10 REASONS WHY THE LARRY SANDERS SHOW WAS THE GREATEST SITCOM OF ALL TIME

I have been laid up for a week with barely enough energy to get up and change DVDs . . . So I finally found the time to watch my boxed set of the complete Larry Sanders Show.  I’d forgotten how brilliant the show was.  I think it’s the best sticom ever.

10.  Timeless tackling of topical topics.  Like the  episode about O.J., which you can see a great clip from here.

9.  Celebrities bringing their “real life” issues out on the show.  I’m thinking mostly of Ellen Degeneris’ spot, in which she is so fed up with peoples’ speculation about her sexuality that she sleeps with Larry.  Larry, guileless as ever, thinks this means she’s straight . . . Until he finds out that “lesbians can sleep with guys?!?”  Or the one where Sean Penn talks to Larry about what a horrible actor Gary Shandling is.

8.  Larry’s agent on Extra interviews: “They never edit out the crying.  It’s the cum shot!”

7. It even had great music! The show interwove musical spots and storyline brilliantly, and spotlighted worthy performers like Warren Zevon, Shawn Colvin, The Butthole Surfers, Paul Westerberg–and many, many others.

6. David Duchovny’s willingness to play Larry’s gay crush. The show repeatedly got its big-named guests to take risks and cut loose–a testament to their talent.

5. Jon Stewart.
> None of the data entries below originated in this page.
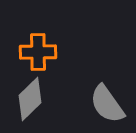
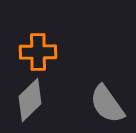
gray diamond: moved 1 px down
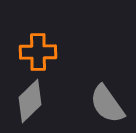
gray diamond: moved 1 px down
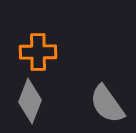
gray diamond: rotated 24 degrees counterclockwise
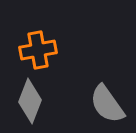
orange cross: moved 2 px up; rotated 9 degrees counterclockwise
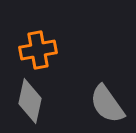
gray diamond: rotated 9 degrees counterclockwise
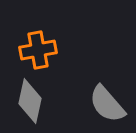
gray semicircle: rotated 6 degrees counterclockwise
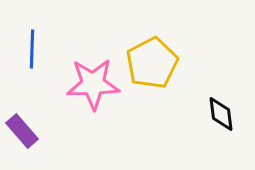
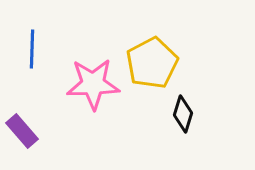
black diamond: moved 38 px left; rotated 24 degrees clockwise
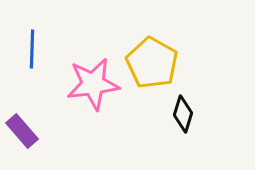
yellow pentagon: rotated 15 degrees counterclockwise
pink star: rotated 6 degrees counterclockwise
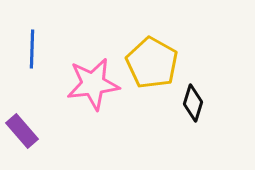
black diamond: moved 10 px right, 11 px up
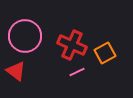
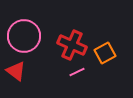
pink circle: moved 1 px left
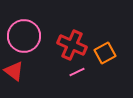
red triangle: moved 2 px left
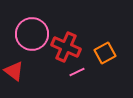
pink circle: moved 8 px right, 2 px up
red cross: moved 6 px left, 2 px down
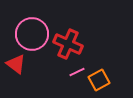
red cross: moved 2 px right, 3 px up
orange square: moved 6 px left, 27 px down
red triangle: moved 2 px right, 7 px up
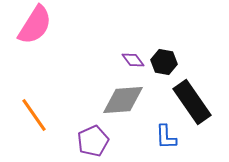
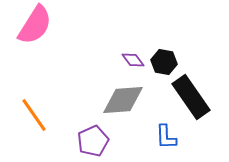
black rectangle: moved 1 px left, 5 px up
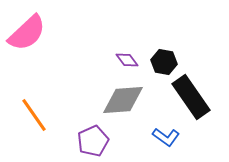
pink semicircle: moved 8 px left, 8 px down; rotated 15 degrees clockwise
purple diamond: moved 6 px left
blue L-shape: rotated 52 degrees counterclockwise
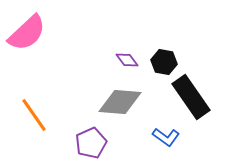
gray diamond: moved 3 px left, 2 px down; rotated 9 degrees clockwise
purple pentagon: moved 2 px left, 2 px down
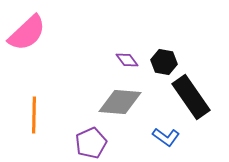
orange line: rotated 36 degrees clockwise
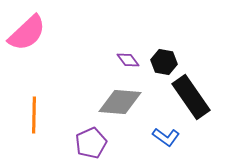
purple diamond: moved 1 px right
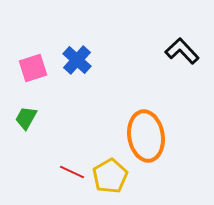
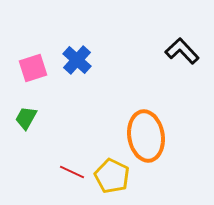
yellow pentagon: moved 2 px right; rotated 16 degrees counterclockwise
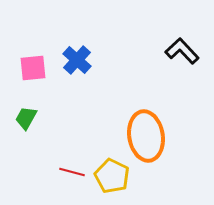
pink square: rotated 12 degrees clockwise
red line: rotated 10 degrees counterclockwise
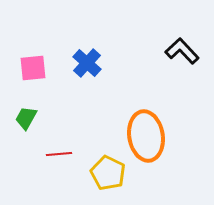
blue cross: moved 10 px right, 3 px down
red line: moved 13 px left, 18 px up; rotated 20 degrees counterclockwise
yellow pentagon: moved 4 px left, 3 px up
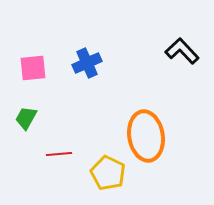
blue cross: rotated 24 degrees clockwise
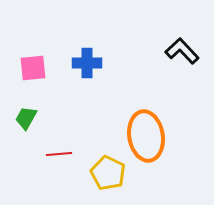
blue cross: rotated 24 degrees clockwise
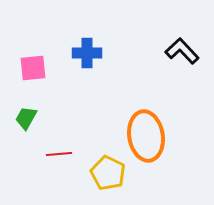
blue cross: moved 10 px up
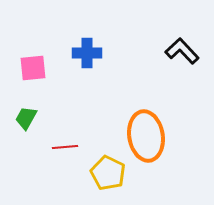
red line: moved 6 px right, 7 px up
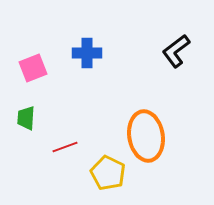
black L-shape: moved 6 px left; rotated 84 degrees counterclockwise
pink square: rotated 16 degrees counterclockwise
green trapezoid: rotated 25 degrees counterclockwise
red line: rotated 15 degrees counterclockwise
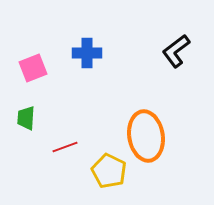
yellow pentagon: moved 1 px right, 2 px up
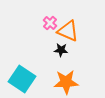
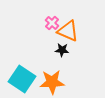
pink cross: moved 2 px right
black star: moved 1 px right
orange star: moved 14 px left
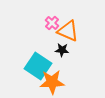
cyan square: moved 16 px right, 13 px up
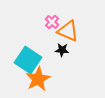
pink cross: moved 1 px up
cyan square: moved 10 px left, 6 px up
orange star: moved 14 px left, 3 px up; rotated 25 degrees counterclockwise
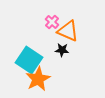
cyan square: moved 1 px right
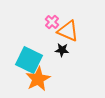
cyan square: rotated 8 degrees counterclockwise
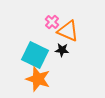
cyan square: moved 6 px right, 5 px up
orange star: rotated 25 degrees counterclockwise
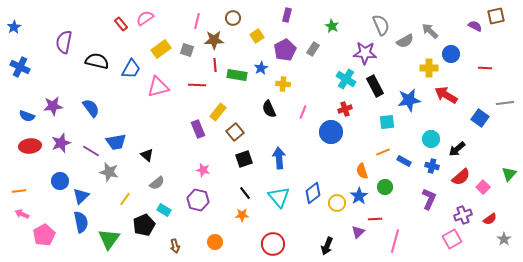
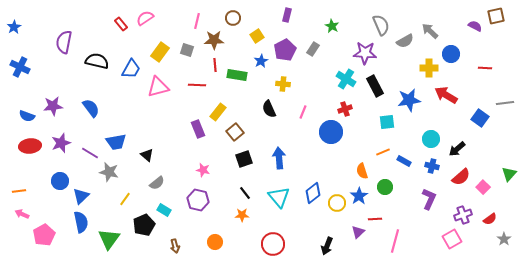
yellow rectangle at (161, 49): moved 1 px left, 3 px down; rotated 18 degrees counterclockwise
blue star at (261, 68): moved 7 px up
purple line at (91, 151): moved 1 px left, 2 px down
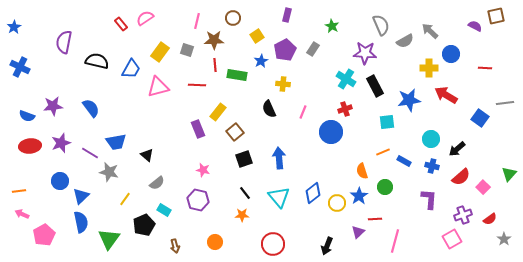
purple L-shape at (429, 199): rotated 20 degrees counterclockwise
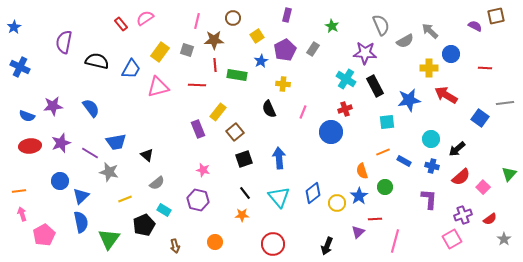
yellow line at (125, 199): rotated 32 degrees clockwise
pink arrow at (22, 214): rotated 48 degrees clockwise
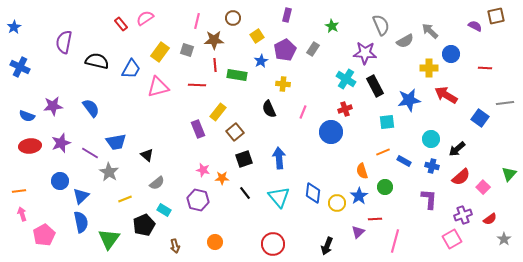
gray star at (109, 172): rotated 18 degrees clockwise
blue diamond at (313, 193): rotated 45 degrees counterclockwise
orange star at (242, 215): moved 20 px left, 37 px up
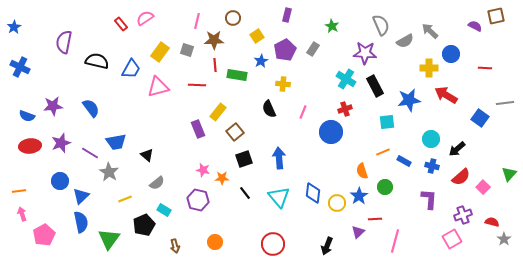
red semicircle at (490, 219): moved 2 px right, 3 px down; rotated 128 degrees counterclockwise
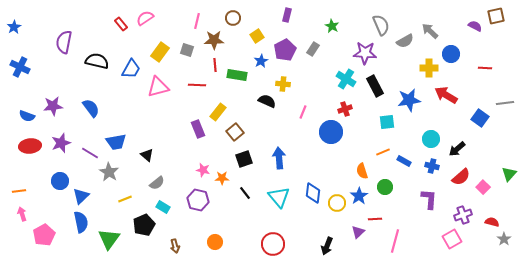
black semicircle at (269, 109): moved 2 px left, 8 px up; rotated 138 degrees clockwise
cyan rectangle at (164, 210): moved 1 px left, 3 px up
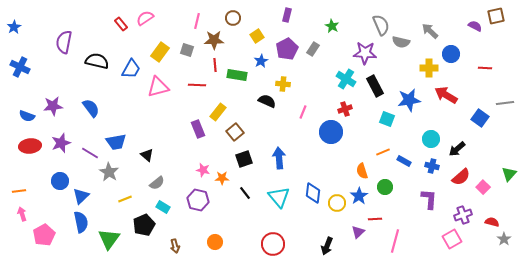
gray semicircle at (405, 41): moved 4 px left, 1 px down; rotated 42 degrees clockwise
purple pentagon at (285, 50): moved 2 px right, 1 px up
cyan square at (387, 122): moved 3 px up; rotated 28 degrees clockwise
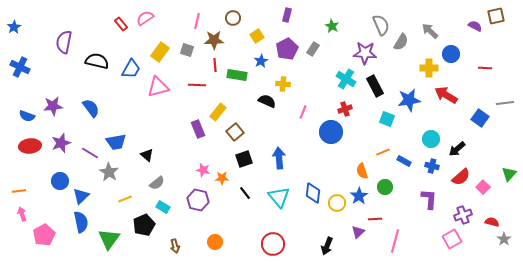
gray semicircle at (401, 42): rotated 72 degrees counterclockwise
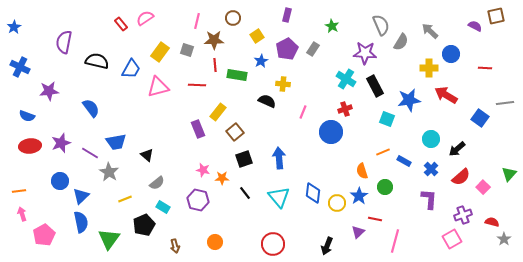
purple star at (53, 106): moved 4 px left, 15 px up
blue cross at (432, 166): moved 1 px left, 3 px down; rotated 32 degrees clockwise
red line at (375, 219): rotated 16 degrees clockwise
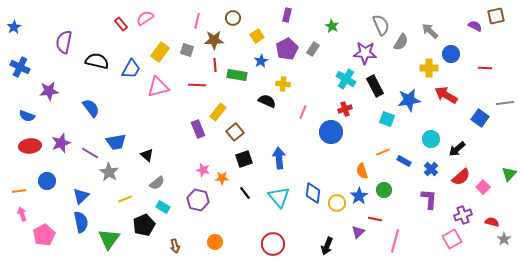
blue circle at (60, 181): moved 13 px left
green circle at (385, 187): moved 1 px left, 3 px down
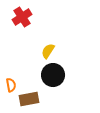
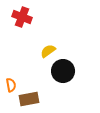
red cross: rotated 36 degrees counterclockwise
yellow semicircle: rotated 21 degrees clockwise
black circle: moved 10 px right, 4 px up
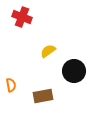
black circle: moved 11 px right
brown rectangle: moved 14 px right, 3 px up
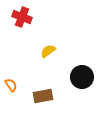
black circle: moved 8 px right, 6 px down
orange semicircle: rotated 24 degrees counterclockwise
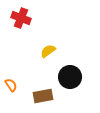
red cross: moved 1 px left, 1 px down
black circle: moved 12 px left
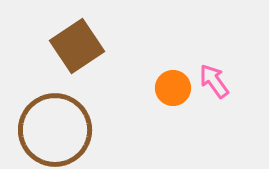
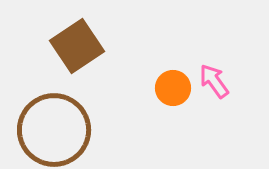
brown circle: moved 1 px left
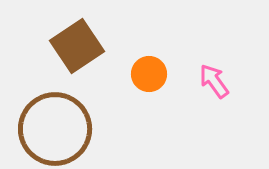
orange circle: moved 24 px left, 14 px up
brown circle: moved 1 px right, 1 px up
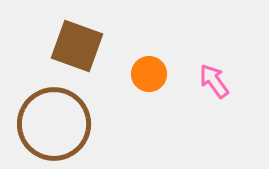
brown square: rotated 36 degrees counterclockwise
brown circle: moved 1 px left, 5 px up
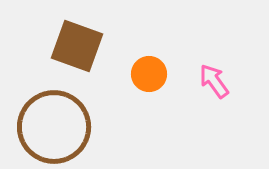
brown circle: moved 3 px down
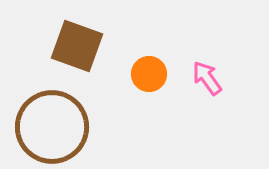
pink arrow: moved 7 px left, 3 px up
brown circle: moved 2 px left
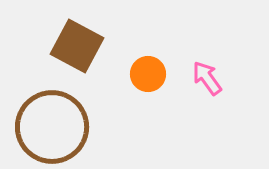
brown square: rotated 8 degrees clockwise
orange circle: moved 1 px left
He was young, he looked ridiculous, but his repeated role was to Larry what Joan Rivers was to Johnny Carson. Only in this one, Joan wins.

4.  “Wow!  He looks so young!”  Getting to see folks like Vince Vaughn, Jeremy Piven, Mary Lynn Rajskub, Sarah Silverman, and Bob Odenkirk back when their stars were just beginning to rise.

3. Artie. Rip Torn in his greatest role of all time, the foul-mouthed producer who always knows how to handle Larry’s neuroses.

2.  “Hey now!” Hank Kingsley.  The oblivious, foul-mouthed, egomaniac-with-an-inferiority-complex sidekick with the greatest catch phrase ever, who is always willing to go to war with someone.

1.  Gary Shandling is fearless.  The show is so clearly him, all his fears, all the things he hates, and the one he clearly hates the most: People stopping him to ask for favors every time he enters a room, exemplified in scenes/storylines like: Larry being unable to run the gauntlet from his desk to his bathroom without running into sycophants and wannabes; his girlfriend, who was in love with, dropping him for the network exec who is out to kill his show; and, to beat all, Larry’s own psychiatrist asking him to shop a script for him.